(Task prompt) Copy out the entire listing precisely.

(Supplied material)

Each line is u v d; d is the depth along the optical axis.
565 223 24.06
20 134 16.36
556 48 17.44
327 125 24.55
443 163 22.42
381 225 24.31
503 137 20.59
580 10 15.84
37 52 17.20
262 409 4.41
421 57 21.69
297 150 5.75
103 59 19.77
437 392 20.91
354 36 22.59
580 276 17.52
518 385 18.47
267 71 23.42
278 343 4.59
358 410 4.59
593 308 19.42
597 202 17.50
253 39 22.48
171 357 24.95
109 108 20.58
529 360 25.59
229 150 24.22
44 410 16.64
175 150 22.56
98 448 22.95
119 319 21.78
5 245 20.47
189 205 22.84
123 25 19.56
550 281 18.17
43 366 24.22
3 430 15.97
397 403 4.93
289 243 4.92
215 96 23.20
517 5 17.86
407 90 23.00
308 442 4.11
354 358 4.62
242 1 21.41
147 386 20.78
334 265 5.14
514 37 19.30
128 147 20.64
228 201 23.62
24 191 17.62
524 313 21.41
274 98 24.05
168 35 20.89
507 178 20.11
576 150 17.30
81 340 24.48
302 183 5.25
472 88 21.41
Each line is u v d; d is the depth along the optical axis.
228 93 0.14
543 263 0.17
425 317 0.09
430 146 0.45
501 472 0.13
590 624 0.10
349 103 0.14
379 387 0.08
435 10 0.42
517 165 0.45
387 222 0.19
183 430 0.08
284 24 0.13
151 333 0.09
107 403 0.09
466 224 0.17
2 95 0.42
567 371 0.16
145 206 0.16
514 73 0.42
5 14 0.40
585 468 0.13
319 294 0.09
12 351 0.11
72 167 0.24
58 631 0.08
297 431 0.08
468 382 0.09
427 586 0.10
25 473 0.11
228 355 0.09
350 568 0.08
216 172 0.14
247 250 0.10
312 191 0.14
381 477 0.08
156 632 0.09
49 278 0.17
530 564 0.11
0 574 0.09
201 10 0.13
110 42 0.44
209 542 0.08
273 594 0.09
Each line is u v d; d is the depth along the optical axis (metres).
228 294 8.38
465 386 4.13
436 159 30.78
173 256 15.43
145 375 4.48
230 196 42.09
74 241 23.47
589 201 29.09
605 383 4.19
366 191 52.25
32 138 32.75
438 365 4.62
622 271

(Solution to this task)
Each line is u v d; d is the depth along the optical axis.
565 223 24.06
20 134 16.36
556 48 17.44
327 125 24.55
443 163 22.42
381 225 24.31
503 137 20.59
580 10 15.84
37 52 17.20
262 409 4.41
421 57 21.69
297 150 5.75
103 59 19.77
437 392 20.91
354 36 22.59
580 276 17.52
518 385 18.47
267 71 23.42
278 343 4.59
358 410 4.59
593 308 19.42
597 202 17.50
253 39 22.48
171 357 24.95
109 108 20.58
529 360 25.59
229 150 24.22
44 410 16.64
175 150 22.56
98 448 22.95
119 319 21.78
5 245 20.47
189 205 22.84
123 25 19.56
550 281 18.17
43 366 24.22
3 430 15.97
397 403 4.93
289 243 4.92
215 96 23.20
517 5 17.86
407 90 23.00
308 442 4.11
354 358 4.62
242 1 21.41
147 386 20.78
334 265 5.14
514 37 19.30
128 147 20.64
228 201 23.62
24 191 17.62
524 313 21.41
274 98 24.05
168 35 20.89
507 178 20.11
576 150 17.30
81 340 24.48
302 183 5.25
472 88 21.41
Each line is u v d; d is the depth along the optical axis.
228 93 0.14
543 263 0.17
425 317 0.09
430 146 0.45
501 472 0.13
590 624 0.10
349 103 0.14
379 387 0.08
435 10 0.42
517 165 0.45
387 222 0.19
183 430 0.08
284 24 0.13
151 333 0.09
107 403 0.09
466 224 0.17
2 95 0.42
567 371 0.16
145 206 0.16
514 73 0.42
5 14 0.40
585 468 0.13
319 294 0.09
12 351 0.11
72 167 0.24
58 631 0.08
297 431 0.08
468 382 0.09
427 586 0.10
25 473 0.11
228 355 0.09
350 568 0.08
216 172 0.14
247 250 0.10
312 191 0.14
381 477 0.08
156 632 0.09
49 278 0.17
530 564 0.11
0 574 0.09
201 10 0.13
110 42 0.44
209 542 0.08
273 594 0.09
Each line is u v d; d is the depth along the optical axis (metres).
228 294 8.38
465 386 4.13
436 159 30.78
173 256 15.43
145 375 4.48
230 196 42.09
74 241 23.47
589 201 29.09
605 383 4.19
366 191 52.25
32 138 32.75
438 365 4.62
622 271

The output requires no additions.